Last January, I highlighted one of the more unlikely submarine cable plans that I had seen out there, connecting East Asia directly to Europe via the Arctic Ocean. Well whether the same protagonists are involved or not it seems as if the idea itself is still alive, as yesterday WFN Strategies signed on to help design and implement the Arctic Fibre cable system.
Canadian-based developer Arctic Fibre is planning a 15,137km build that would offer the lowest latency route between Northern China and Japan to Northern Europe by taking fiber through the Bering Sea, the Northwest Passage, and Greenland's iceberg alley. It will also hook up some very far-flung locations in Canada's Nunavut and North West territories to the rest of North America via a link to Clarenville in Newfoundland. Helping the business case would be the bandwidth needs of the defense and scientific arms of the Canadian government.
Plans are for the Newfoundland-Iqaluit leg to be constructed in Q3/2013 and the other legs the following summer. Of course 15,137km of fiber through some rather forbidding oceanic routes is going to cost rather a lot of money, which apparently will be financed by several international carriers and Canadian financial institutions, as yet unnamed.

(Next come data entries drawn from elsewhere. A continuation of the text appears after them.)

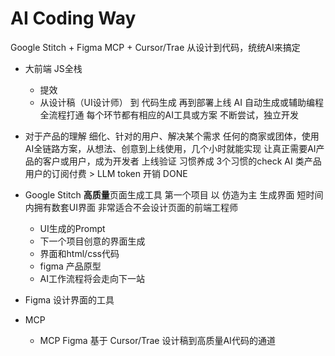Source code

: # AI Coding Way
Google Stitch + Figma MCP + Cursor/Trae 从设计到代码，统统AI来搞定
- 大前端 JS全栈
    - 提效
    - 从设计稿（UI设计师） 到 代码生成 再到部署上线
    AI 自动生成或辅助编程全流程打通
    每个环节都有相应的AI工具或方案
    不断尝试，独立开发
    
- 对于产品的理解
    细化、针对的用户、解决某个需求
    任何的商家或团体，使用AI全链路方案，从想法、创意到上线使用，几个小时就能实现
    让真正需要AI产品的客户或用户，成为开发者
    上线验证
    习惯养成
    3个习惯的check
    AI 类产品  用户的订阅付费 > LLM token 开销 DONE
    
- Google Stitch **高质量**页面生成工具
    第一个项目 以 仿造为主
    生成界面
    短时间内拥有数套UI界面
    非常适合不会设计页面的前端工程师
    - UI生成的Prompt
    - 下一个项目创意的界面生成
    - 界面和html/css代码
    - figma 产品原型
    - AI工作流程将会走向下一站
- Figma 设计界面的工具
- MCP
    - MCP Figma 基于 Cursor/Trae
        设计稿到高质量AI代码的通道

I think there are challenges yet to be overcome in getting this thing off the ground, but I hope they do. It's always interesting to watch technology pushed to the limit. In addition to guarding against mere fishing boats and such, they'll have to worry about details like ice scour and damage from iceberg keels. And then there's the question of what to do if there's a cable break in January when the whole region is frozen over. Wait until Spring?